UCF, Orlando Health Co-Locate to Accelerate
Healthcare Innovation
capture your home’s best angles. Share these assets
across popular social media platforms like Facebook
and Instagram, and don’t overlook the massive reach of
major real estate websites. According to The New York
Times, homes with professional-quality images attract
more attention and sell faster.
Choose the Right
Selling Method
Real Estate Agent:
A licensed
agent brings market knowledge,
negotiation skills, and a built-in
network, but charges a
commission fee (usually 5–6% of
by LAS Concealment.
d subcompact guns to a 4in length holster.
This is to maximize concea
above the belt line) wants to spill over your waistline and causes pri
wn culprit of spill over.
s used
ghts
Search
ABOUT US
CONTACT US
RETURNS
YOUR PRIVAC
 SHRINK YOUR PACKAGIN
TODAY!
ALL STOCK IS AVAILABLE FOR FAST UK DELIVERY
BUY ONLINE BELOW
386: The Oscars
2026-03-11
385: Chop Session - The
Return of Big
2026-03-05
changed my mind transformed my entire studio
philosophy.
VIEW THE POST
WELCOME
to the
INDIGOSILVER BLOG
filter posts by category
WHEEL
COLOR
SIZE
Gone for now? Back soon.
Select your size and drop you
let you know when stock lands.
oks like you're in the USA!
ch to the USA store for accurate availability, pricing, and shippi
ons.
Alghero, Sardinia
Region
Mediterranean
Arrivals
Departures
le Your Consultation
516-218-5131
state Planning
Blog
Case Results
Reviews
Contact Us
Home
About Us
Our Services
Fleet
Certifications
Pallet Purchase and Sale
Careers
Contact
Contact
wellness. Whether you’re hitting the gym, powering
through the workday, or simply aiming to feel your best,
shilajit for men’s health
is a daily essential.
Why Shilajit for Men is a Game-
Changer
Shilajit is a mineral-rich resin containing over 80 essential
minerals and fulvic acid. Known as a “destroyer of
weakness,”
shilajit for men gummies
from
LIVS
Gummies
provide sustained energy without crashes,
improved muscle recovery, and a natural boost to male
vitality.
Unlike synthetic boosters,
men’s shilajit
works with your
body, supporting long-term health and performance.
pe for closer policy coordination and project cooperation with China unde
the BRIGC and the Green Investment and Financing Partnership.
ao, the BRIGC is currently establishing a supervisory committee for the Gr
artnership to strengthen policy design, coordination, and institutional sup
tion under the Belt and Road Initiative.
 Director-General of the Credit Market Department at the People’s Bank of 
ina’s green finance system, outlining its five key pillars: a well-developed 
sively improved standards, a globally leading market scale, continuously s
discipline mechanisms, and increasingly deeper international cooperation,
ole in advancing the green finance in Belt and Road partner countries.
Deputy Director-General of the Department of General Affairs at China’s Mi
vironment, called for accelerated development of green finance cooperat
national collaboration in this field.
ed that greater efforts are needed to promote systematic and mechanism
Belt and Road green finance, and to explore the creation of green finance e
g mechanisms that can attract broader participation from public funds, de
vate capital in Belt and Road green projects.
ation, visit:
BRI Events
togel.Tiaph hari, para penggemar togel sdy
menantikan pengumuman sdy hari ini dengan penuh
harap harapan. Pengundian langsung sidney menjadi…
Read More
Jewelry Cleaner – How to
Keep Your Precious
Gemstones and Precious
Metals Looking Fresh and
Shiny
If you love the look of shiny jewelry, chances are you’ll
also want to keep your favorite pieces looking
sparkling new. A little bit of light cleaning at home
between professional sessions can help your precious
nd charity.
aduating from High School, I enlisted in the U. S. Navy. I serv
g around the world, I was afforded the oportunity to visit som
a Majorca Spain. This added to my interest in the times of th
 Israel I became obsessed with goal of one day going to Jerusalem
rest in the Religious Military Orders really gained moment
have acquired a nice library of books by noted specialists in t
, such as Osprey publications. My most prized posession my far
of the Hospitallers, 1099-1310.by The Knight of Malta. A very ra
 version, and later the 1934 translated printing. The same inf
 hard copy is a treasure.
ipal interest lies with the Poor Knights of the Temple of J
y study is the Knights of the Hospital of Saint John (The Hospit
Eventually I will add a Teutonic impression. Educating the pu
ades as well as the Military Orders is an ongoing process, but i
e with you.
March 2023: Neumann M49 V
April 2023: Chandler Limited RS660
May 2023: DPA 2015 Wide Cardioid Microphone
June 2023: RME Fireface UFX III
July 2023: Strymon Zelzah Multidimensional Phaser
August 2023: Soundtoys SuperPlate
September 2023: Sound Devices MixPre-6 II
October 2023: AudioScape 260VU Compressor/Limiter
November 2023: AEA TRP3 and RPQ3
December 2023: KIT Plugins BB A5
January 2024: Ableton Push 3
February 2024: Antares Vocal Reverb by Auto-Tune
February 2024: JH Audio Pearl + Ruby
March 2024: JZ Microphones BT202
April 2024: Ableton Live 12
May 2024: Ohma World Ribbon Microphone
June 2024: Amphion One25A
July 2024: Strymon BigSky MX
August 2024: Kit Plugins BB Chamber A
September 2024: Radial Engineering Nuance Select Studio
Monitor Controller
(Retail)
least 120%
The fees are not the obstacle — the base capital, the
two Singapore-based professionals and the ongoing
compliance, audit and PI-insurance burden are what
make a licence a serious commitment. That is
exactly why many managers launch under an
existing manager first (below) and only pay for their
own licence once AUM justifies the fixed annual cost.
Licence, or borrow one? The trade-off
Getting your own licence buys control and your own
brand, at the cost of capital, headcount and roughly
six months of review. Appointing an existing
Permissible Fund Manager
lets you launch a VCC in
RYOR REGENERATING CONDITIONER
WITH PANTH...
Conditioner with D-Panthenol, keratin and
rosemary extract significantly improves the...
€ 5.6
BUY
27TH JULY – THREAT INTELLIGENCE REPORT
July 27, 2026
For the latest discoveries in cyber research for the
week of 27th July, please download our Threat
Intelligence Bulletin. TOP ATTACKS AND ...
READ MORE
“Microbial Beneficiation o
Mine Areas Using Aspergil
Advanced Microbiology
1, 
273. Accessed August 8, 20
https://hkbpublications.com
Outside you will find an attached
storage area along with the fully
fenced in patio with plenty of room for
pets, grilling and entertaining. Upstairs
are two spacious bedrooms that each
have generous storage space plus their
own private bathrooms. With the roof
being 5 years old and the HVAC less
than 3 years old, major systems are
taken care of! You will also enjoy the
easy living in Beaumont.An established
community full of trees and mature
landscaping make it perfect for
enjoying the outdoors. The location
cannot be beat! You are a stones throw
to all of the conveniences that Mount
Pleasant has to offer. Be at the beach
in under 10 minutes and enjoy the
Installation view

════

* [Problem to solve]:
Please pull out every line in the rows above that contains the word "April". Case counts.

* [Result]:
April 2023: Chandler Limited RS660
April 2024: Ableton Live 12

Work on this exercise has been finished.